A Question Of Semantics

Colin Powell is now stating that Iraq is in the midst of a “civil war”. Technically, it isn’t since there aren’t two sides which hold territory involved in the fighting. However, that’s a mere technicality. The government of Prime Minister al-Maliki has been unable to control the sectarian violence in Iraq, and the results have been bloody. There’s little doubt that Iraq is in a state of complex humanitarian emergency and extreme secular violence. Whether that amounts to a civil war or not isn’t particularly relevant — in any event it requires a strong response.

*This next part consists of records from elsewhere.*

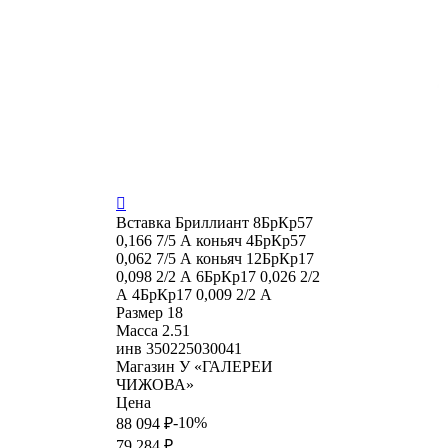

Вставка
Бриллиант 8БрКр57
0,166 7/5 А коньяч 4БрКр57
0,062 7/5 А коньяч 12БрКр17
0,098 2/2 А 6БрКр17 0,026 2/2
А 4БрКр17 0,009 2/2 А
Размер
18
Масса
2.51
инв
350225030041
Магазин
У «ГАЛЕРЕИ
ЧИЖОВА»
Цена
-10%
88 094 ₽
79 284 ₽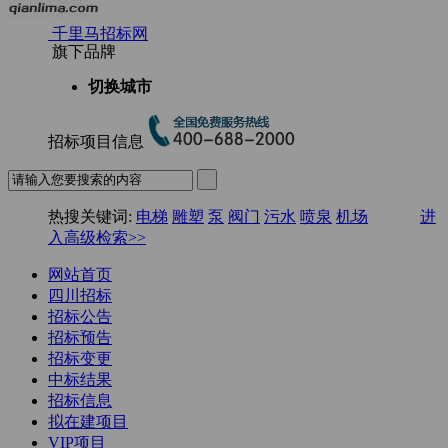
千里马招标网
旗下品牌
切换城市
招标项目信息
热搜关键词:
电梯
雕塑
泵
阀门
污水
喷泉
机场
进
入高级检索>>
网站首页
四川招标
招标公告
招标预告
招标变更
中标结果
招标信息
拟在建项目
VIP项目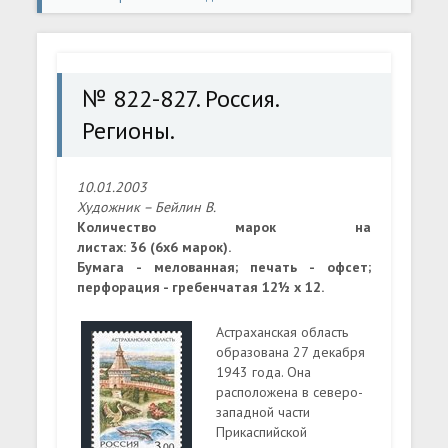
Регионы.
№ 822-827. Россия.
Регионы.
10.01.2003
Художник – Бейлин В.
Количество марок на
листах: 36 (6х6 марок).
Бумага - мелованная; печать - офсет;
перфорация - гребенчатая 12½ x 12.
Астраханская область
образована 27 декабря
1943 года. Она
расположена в северо-
западной части
Прикаспийской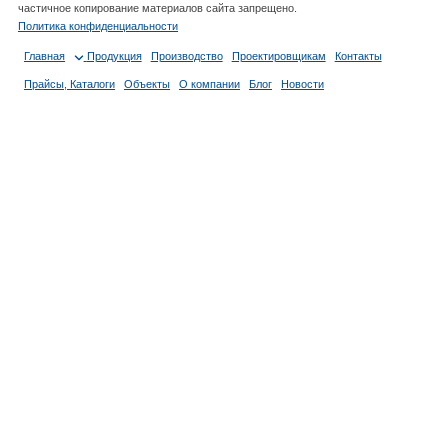
частичное копирование материалов сайта запрещено.
Политика конфиденциальности
Главная
Продукция
Производство
Проектировщикам
Контакты
Прайсы, Каталоги
Объекты
О компании
Блог
Новости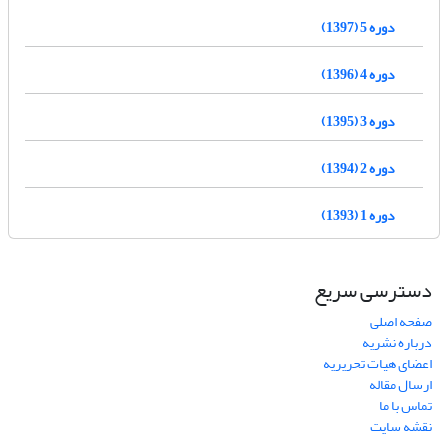
دوره 5 (1397)
دوره 4 (1396)
دوره 3 (1395)
دوره 2 (1394)
دوره 1 (1393)
دسترسی سریع
صفحه اصلی
درباره نشریه
اعضای هیات تحریریه
ارسال مقاله
تماس با ما
نقشه سایت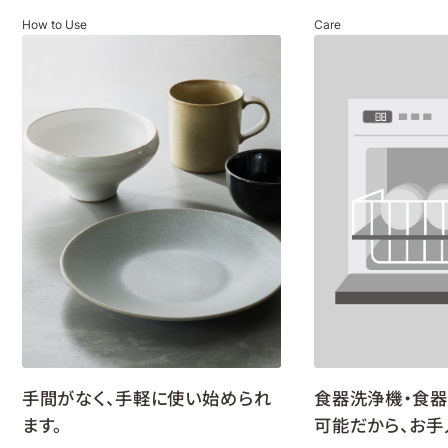
How to Use
Care
手間がなく、手軽に使い始められ
食器洗浄機・食
ます。
可能だから、お手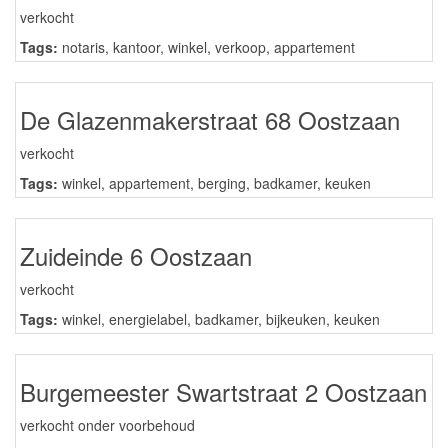
verkocht
Tags:
notaris
,
kantoor
,
winkel
,
verkoop
,
appartement
De Glazenmakerstraat 68 Oostzaan
verkocht
Tags:
winkel
,
appartement
,
berging
,
badkamer
,
keuken
Zuideinde 6 Oostzaan
verkocht
Tags:
winkel
,
energielabel
,
badkamer
,
bijkeuken
,
keuken
Burgemeester Swartstraat 2 Oostzaan
verkocht onder voorbehoud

It’s helpful that the US is moving approximately 2,700 more troops into Baghdad to keep law and order, but that will probably not be enough to do much more than make a dent in the death toll in that city. Instead, the US should “go native” in Iraq and do whatever it takes to stem the violence in the short term and get Iraq self-sustaining on the long term.

Whatever we do will involve compromises, some of them painful. However, we have to win this thing, and we cannot do that if we’re unwilling to adapt. Our first step has to be to stem the violence in Baghdad — by whatever means at our disposal. Only then can the long-term process of rebuilding and democratizing continue.

Whether or not Iraq is in a true state of “civil war” doesn’t matter all that much now — what matters is whether we abandon our commitments to the people of Iraq and our democratic values, or whether we have the fortitude to see things through. Our enemies are watching, and we dare not send the wrong message to them.